Let us consider a liquid drop which is about to be forced out of the hole of radius \( r \) has a hemispherical shape, then \( \frac{2T}{r} \) will be the excess pressure inside the drop, where \( T \) is the surface tension of the liquid.
The pressure of the liquid column is \( h\rho{g} \), where \( h \) is the height of the liquid column, \( \rho \) is the density of the liquid and \( g \) is the acceleration due to gravity. Here \( h>>r \).
So in equilibrium condition,

\( h\rho{g}=\frac{2T}{r} \)

Therefore, \( \displaystyle{h=\frac{2T}{rg\rho}} \)

When the height of the liquid vessel is greater than this height \( h \), then the hydrostatic pressure can not be balanced by the surface tension of the liquid. As a result, the liquid will come out through the hole of the vessel until the height of the liquid in the vessel become equal to that \( h \).

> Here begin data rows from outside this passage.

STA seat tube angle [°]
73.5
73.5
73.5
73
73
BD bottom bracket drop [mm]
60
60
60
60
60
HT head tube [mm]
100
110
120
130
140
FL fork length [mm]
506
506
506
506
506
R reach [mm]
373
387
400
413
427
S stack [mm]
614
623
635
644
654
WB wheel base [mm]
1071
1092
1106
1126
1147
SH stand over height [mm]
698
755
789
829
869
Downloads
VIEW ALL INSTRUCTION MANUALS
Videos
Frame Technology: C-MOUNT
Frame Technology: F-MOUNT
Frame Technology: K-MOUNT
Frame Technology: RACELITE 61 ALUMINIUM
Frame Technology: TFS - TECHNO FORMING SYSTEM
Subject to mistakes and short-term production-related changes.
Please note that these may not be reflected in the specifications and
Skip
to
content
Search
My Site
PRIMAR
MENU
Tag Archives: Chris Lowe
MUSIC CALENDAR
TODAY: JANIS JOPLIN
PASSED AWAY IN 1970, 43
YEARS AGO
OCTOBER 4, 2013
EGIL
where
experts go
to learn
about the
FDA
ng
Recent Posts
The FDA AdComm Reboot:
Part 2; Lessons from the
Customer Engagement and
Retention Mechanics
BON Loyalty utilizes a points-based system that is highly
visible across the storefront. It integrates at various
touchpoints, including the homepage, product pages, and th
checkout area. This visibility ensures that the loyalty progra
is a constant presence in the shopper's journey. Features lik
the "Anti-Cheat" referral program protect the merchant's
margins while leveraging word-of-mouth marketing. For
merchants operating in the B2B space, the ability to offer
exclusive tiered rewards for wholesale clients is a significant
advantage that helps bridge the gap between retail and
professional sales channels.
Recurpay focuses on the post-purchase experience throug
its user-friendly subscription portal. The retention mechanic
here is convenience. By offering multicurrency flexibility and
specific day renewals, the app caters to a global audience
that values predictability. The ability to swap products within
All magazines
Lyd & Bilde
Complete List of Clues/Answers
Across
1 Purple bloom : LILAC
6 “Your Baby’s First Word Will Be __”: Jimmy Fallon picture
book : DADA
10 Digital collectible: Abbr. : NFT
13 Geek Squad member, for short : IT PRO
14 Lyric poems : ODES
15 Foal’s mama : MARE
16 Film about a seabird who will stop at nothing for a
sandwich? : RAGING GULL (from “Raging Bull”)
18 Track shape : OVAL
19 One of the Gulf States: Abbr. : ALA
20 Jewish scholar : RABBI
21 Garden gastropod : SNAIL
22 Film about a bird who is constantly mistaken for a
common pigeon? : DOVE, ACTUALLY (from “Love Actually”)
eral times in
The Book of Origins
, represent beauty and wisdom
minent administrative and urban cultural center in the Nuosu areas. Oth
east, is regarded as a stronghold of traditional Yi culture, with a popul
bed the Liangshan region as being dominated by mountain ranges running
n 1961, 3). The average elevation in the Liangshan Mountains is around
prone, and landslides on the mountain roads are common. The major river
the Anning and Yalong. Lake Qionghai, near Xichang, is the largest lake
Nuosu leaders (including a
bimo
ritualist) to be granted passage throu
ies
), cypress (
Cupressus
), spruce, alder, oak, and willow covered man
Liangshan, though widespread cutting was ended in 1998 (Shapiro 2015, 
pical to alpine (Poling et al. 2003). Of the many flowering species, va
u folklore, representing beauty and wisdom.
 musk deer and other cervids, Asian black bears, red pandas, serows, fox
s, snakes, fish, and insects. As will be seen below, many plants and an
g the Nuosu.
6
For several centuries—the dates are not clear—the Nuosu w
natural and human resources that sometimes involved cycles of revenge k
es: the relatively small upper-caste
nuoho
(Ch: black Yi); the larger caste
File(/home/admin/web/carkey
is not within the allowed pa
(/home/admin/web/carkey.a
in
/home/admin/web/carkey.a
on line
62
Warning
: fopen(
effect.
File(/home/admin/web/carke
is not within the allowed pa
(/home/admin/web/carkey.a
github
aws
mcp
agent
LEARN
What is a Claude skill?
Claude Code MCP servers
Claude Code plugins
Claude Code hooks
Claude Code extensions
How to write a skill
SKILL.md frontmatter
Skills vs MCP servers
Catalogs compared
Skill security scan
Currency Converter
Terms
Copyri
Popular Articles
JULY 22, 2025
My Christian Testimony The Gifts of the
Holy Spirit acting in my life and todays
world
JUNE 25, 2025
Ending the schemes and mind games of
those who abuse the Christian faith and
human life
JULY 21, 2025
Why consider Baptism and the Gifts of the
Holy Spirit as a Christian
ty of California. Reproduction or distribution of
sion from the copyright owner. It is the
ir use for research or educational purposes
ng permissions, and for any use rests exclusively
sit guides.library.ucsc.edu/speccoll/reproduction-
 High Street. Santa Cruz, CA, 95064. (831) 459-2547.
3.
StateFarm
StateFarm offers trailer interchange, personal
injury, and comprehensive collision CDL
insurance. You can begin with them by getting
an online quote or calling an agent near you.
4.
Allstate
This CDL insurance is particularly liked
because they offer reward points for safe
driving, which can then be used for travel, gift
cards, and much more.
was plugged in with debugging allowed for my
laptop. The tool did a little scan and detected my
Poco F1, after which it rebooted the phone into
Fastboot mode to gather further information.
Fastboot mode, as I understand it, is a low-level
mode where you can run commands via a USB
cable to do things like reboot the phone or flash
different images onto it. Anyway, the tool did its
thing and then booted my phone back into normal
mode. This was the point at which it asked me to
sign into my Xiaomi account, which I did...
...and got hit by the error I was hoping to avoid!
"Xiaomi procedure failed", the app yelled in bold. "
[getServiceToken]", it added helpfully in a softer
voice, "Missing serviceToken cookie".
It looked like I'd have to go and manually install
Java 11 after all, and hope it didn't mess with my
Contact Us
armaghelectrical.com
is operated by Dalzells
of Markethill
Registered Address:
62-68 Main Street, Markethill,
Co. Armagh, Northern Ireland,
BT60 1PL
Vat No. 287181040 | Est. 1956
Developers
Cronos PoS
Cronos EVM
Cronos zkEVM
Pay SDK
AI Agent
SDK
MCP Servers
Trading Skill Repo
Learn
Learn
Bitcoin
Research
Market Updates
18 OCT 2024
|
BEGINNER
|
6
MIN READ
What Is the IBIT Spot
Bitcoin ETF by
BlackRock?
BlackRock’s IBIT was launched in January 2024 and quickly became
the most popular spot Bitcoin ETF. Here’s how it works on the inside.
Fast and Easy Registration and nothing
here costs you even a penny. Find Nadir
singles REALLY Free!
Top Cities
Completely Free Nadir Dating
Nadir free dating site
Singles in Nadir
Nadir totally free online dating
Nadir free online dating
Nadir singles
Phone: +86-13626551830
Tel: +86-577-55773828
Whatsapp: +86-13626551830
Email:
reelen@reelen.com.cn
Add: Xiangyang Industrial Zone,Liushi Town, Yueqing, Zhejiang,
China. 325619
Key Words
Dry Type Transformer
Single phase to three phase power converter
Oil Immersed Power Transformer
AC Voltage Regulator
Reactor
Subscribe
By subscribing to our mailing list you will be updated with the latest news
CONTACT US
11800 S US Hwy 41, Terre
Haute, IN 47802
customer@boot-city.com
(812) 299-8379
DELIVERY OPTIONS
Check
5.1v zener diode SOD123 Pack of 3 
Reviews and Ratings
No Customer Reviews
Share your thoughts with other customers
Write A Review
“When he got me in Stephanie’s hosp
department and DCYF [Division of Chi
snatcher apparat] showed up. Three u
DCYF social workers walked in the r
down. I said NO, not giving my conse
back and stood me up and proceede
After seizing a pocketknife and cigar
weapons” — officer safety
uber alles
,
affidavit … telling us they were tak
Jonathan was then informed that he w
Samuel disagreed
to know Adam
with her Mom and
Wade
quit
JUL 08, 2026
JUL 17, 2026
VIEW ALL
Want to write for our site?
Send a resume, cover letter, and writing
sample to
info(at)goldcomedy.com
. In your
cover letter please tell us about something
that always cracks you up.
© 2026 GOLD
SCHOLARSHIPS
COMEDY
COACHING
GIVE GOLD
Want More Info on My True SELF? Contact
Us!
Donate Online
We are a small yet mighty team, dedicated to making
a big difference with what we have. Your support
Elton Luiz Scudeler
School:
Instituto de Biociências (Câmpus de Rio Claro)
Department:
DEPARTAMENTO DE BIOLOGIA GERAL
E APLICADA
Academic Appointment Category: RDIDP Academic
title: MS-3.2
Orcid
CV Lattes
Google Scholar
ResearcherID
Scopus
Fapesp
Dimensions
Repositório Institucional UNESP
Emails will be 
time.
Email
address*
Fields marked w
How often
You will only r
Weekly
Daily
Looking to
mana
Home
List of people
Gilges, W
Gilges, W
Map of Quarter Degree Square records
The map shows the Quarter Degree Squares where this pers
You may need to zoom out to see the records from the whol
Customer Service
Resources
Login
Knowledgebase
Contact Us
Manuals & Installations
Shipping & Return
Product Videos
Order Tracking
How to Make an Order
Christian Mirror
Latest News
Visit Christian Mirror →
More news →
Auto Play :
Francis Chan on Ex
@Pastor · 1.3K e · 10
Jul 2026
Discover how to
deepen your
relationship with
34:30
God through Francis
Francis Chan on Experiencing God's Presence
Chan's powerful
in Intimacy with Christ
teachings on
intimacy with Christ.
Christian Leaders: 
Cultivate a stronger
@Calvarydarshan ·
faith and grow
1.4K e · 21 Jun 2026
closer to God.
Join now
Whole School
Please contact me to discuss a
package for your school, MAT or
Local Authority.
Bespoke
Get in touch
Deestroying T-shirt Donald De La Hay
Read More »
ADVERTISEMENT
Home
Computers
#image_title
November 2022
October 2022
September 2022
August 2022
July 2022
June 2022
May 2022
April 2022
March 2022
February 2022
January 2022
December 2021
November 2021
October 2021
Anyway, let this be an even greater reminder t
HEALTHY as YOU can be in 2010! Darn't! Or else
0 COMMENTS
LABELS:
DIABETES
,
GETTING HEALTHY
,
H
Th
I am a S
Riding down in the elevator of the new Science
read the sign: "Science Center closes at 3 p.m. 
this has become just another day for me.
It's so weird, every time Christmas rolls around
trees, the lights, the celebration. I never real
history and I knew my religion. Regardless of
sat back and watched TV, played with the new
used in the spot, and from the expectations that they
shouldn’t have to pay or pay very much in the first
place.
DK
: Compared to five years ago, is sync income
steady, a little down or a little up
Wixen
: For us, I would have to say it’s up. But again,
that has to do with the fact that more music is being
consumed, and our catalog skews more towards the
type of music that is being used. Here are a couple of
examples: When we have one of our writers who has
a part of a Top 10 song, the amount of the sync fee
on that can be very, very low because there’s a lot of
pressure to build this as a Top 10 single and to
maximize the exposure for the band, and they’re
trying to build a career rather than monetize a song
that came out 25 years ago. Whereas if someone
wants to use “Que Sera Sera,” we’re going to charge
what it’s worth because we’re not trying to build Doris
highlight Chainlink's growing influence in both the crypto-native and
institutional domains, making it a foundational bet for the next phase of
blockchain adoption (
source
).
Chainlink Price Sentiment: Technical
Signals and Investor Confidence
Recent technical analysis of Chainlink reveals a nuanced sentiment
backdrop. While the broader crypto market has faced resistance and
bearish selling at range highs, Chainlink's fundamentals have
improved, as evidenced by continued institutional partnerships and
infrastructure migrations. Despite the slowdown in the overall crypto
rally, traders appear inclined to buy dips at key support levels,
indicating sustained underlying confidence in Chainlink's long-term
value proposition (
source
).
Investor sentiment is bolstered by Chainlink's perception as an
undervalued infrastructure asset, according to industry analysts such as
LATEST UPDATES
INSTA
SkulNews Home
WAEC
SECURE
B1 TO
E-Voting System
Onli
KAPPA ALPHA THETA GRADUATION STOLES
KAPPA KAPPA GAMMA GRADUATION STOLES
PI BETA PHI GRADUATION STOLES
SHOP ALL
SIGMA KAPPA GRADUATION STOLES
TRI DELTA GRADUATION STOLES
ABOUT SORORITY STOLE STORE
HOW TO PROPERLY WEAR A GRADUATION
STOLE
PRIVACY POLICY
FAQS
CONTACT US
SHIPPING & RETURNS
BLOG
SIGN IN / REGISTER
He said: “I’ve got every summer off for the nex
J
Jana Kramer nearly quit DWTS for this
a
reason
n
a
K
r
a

For the same reason, no liquid could enter the vessel until its bottom is taken inside the liquid of a depth greater than \( h \). The liquid surface which is trying to enter through the hole would be convex upward. The hydrostatic pressure upto the depth \( h \) inside the liquid would be balanced by the excess pressure inside the drop. When the vessel is taken to a depth greater than \( h \) then the liquid will enter through the hole because the excess pressure inside the drop can not be balanced by the hydrostatic pressure.